INSTRUCTION:
A faithful retyping of every entry below is wanted, with images left out.

★ ★ ★

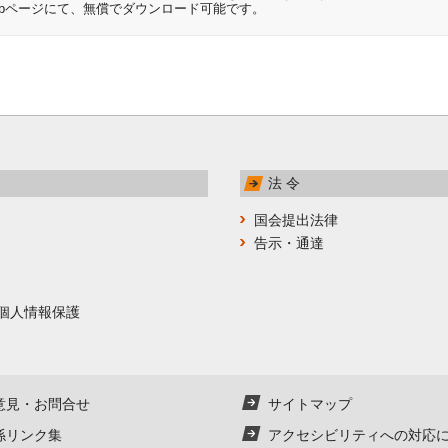
開発元のWebページにて、無償でダウンロード可能です。
法 令
国会提出法律
告示・通達
個人情報保護
意見・お問合せ
サイトマップ
係リンク集
アクセシビリティへの対応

★ ★ ★

OUTPUT FOR THIS TASK:
開発元のWebページにて、無償でダウンロード可能です。
法 令
国会提出法律
告示・通達
個人情報保護
意見・お問合せ
サイトマップ
係リンク集
アクセシビリティへの対応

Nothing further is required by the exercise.